MOSCOW (Dow Jones Newswires), Oct. 26, 2011
Russian state oil producer Rosneft Wednesday posted a 10% increase in third-quarter net profit due to stronger crude prices and record production volumes, but said earnings were tempered by an increase in taxes, transportation and electricity costs.
Rosneft--which in August teamed up with U.S. oil major ExxonMobil to develop three offshore fields in Russia's Arctic waters--said output between July and September rose 3% from a year earlier to a new record of 2.59 million barrels of oil equivalent a day.
The increase reflects higher output at Rosneft's Vankor and Verkhnechonsk fields in East Siberia, as well as rising production at the company's main production unit Yuganskneftegaz and the Sakhalin-1 project on Russia's Pacific coast, the company said.

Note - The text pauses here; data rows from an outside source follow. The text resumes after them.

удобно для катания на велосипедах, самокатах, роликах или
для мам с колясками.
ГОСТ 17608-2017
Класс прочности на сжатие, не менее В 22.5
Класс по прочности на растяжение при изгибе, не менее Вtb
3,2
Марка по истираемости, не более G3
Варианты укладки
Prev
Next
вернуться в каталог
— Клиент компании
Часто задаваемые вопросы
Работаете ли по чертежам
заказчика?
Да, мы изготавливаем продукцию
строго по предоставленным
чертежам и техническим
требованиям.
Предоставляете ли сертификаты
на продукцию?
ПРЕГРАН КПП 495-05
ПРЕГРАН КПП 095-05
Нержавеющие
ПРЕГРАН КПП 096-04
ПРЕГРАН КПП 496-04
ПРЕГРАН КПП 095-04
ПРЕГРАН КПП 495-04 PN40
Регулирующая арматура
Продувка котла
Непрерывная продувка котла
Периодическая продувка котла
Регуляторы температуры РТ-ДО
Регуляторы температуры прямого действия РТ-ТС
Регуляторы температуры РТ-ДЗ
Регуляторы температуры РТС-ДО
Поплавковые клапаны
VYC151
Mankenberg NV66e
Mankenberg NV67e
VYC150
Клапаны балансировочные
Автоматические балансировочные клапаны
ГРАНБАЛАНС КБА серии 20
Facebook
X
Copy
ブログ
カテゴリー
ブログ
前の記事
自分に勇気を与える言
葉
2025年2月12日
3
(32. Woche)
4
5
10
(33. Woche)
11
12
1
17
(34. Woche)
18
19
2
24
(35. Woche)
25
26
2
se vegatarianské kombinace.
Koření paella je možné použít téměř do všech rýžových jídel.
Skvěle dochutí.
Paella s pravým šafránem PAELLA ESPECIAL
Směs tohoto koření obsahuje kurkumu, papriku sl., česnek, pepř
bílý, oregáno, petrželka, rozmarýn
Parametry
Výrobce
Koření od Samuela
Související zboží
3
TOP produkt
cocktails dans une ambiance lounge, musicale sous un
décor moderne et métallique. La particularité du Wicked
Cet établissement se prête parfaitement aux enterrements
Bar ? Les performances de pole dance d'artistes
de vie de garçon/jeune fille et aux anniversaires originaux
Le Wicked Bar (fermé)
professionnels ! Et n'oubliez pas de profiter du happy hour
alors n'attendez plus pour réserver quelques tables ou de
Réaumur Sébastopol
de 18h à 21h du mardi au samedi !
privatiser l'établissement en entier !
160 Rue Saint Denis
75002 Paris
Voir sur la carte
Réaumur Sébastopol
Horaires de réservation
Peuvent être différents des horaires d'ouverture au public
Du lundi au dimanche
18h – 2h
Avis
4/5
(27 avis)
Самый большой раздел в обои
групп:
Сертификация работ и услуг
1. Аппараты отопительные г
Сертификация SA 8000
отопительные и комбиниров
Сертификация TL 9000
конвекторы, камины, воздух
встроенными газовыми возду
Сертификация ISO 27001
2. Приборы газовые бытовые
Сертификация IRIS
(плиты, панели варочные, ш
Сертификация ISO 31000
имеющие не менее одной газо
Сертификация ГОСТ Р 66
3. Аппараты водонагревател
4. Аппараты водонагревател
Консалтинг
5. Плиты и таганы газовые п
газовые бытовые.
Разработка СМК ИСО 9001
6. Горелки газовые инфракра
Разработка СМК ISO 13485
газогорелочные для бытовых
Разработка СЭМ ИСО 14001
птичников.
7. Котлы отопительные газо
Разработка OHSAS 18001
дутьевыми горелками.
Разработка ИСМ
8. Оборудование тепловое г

Rosneft, Russia's biggest oil producer, accounts for a quarter of the country's total crude volumes.
London-listed Rosneft said net profit under U.S. Generally Accepted Accounting Principles rose to $2.82 billion from $2.57 billion in the third quarter 2010, above an average forecast of $2.64 billion in a Dow Jones Newswires survey of five analysts.
Revenue increased 59% to $24.63 billion from $15.47 billion a year earlier, boosted by a surge in global crude prices as well as higher output. Analysts had expected revenue of $24.00 billion.
Earnings before interest, taxes, depreciation and amortization, or Ebitda, rose 14% to $5.28 billion from $4.64 billion.
"An increase in the tax burden, particularly due to annulment of a reduced export duty for Vankor crude and the end of Vankor mineral extraction tax holidays, put downward pressure on (Ebitda)," Rosneft said in a statement.
Rosneft also said earnings were hit by continued growth in transportation and electricity tariffs, which are set by the Russian government.
The company's net debt rose 12% in the three months to $14 billion.